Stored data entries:
......

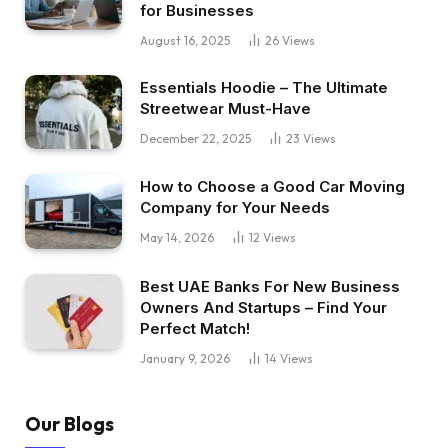
for Businesses
August 16, 2025
26
Views
Essentials Hoodie – The Ultimate
Streetwear Must-Have
December 22, 2025
23
Views
How to Choose a Good Car Moving
Company for Your Needs
May 14, 2026
12
Views
Best UAE Banks For New Business
Owners And Startups – Find Your
Perfect Match!
January 9, 2026
14
Views
Our Blogs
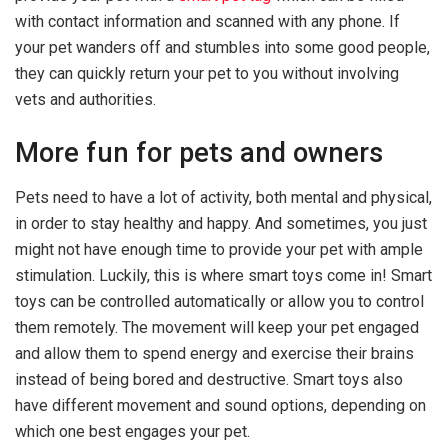
with contact information and scanned with any phone. If
your pet wanders off and stumbles into some good people,
they can quickly return your pet to you without involving
vets and authorities.
More fun for pets and owners
Pets need to have a lot of activity, both mental and physical,
in order to stay healthy and happy. And sometimes, you just
might not have enough time to provide your pet with ample
stimulation. Luckily, this is where smart toys come in! Smart
toys can be controlled automatically or allow you to control
them remotely. The movement will keep your pet engaged
and allow them to spend energy and exercise their brains
instead of being bored and destructive. Smart toys also
have different movement and sound options, depending on
which one best engages your pet.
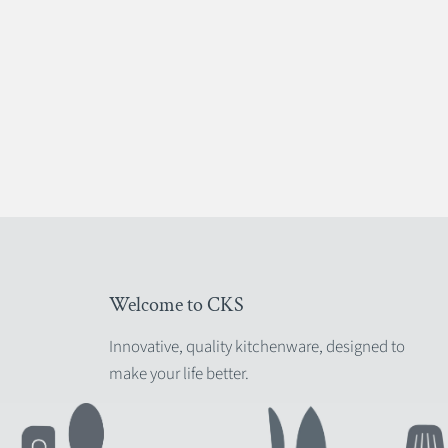
Welcome to CKS
Innovative, quality kitchenware, designed to
make your life better.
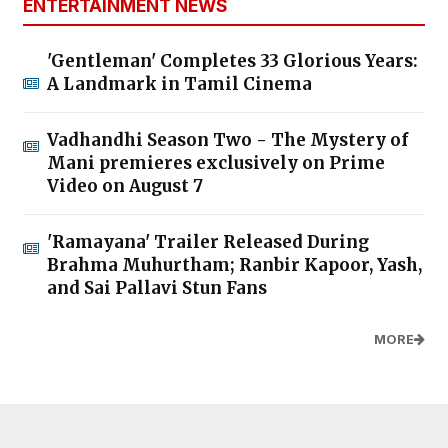
ENTERTAINMENT NEWS
'Gentleman' Completes 33 Glorious Years:
A Landmark in Tamil Cinema
Vadhandhi Season Two - The Mystery of
Mani premieres exclusively on Prime
Video on August 7
'Ramayana' Trailer Released During
Brahma Muhurtham; Ranbir Kapoor, Yash,
and Sai Pallavi Stun Fans
MORE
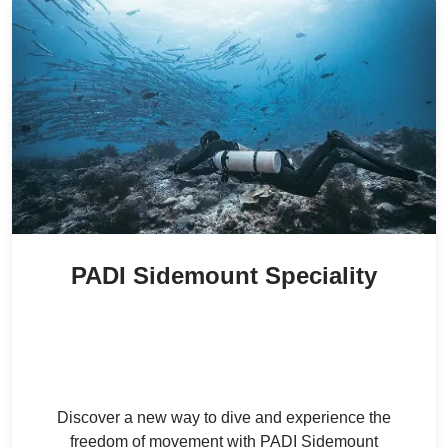
PADI Sidemount Speciality
3,000
/ person
34
% Off
AED
2,000
/ person
AED
Discover a new way to dive and experience the
freedom of movement with PADI Sidemount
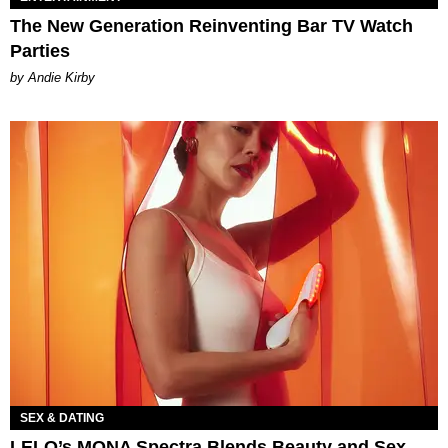
The New Generation Reinventing Bar TV Watch
Parties
by Andie Kirby
SEX & DATING
LELO’s MONA Spectra Blends Beauty and Sex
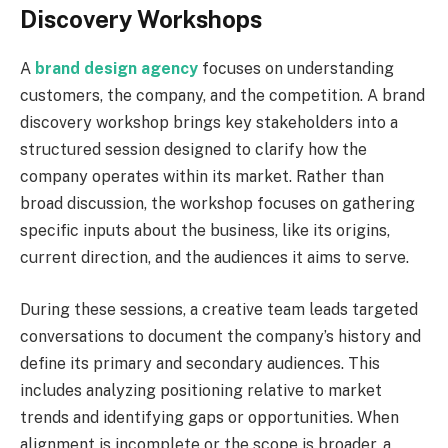
Discovery Workshops
A
brand design agency
focuses on understanding
customers, the company, and the competition. A brand
discovery workshop brings key stakeholders into a
structured session designed to clarify how the
company operates within its market. Rather than
broad discussion, the workshop focuses on gathering
specific inputs about the business, like its origins,
current direction, and the audiences it aims to serve.
During these sessions, a creative team leads targeted
conversations to document the company’s history and
define its primary and secondary audiences. This
includes analyzing positioning relative to market
trends and identifying gaps or opportunities. When
alignment is incomplete or the scope is broader, a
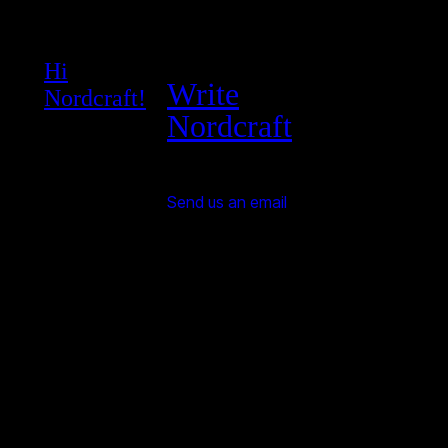
Hi
Write
Nordcraft!
Nordcraft
Send us an email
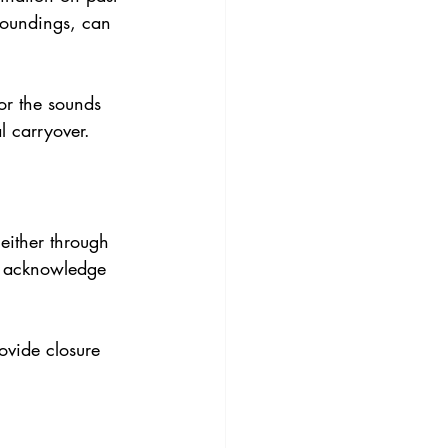
roundings, can 
 or the sounds 
l carryover.
 either through 
to acknowledge 
ovide closure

......

§ Job
Filter the entries down to the lines with the word "During" in them, and copy those lines.

§ Exercise answer
'Ramayana' Trailer Released During
During these sessions, a creative team leads targeted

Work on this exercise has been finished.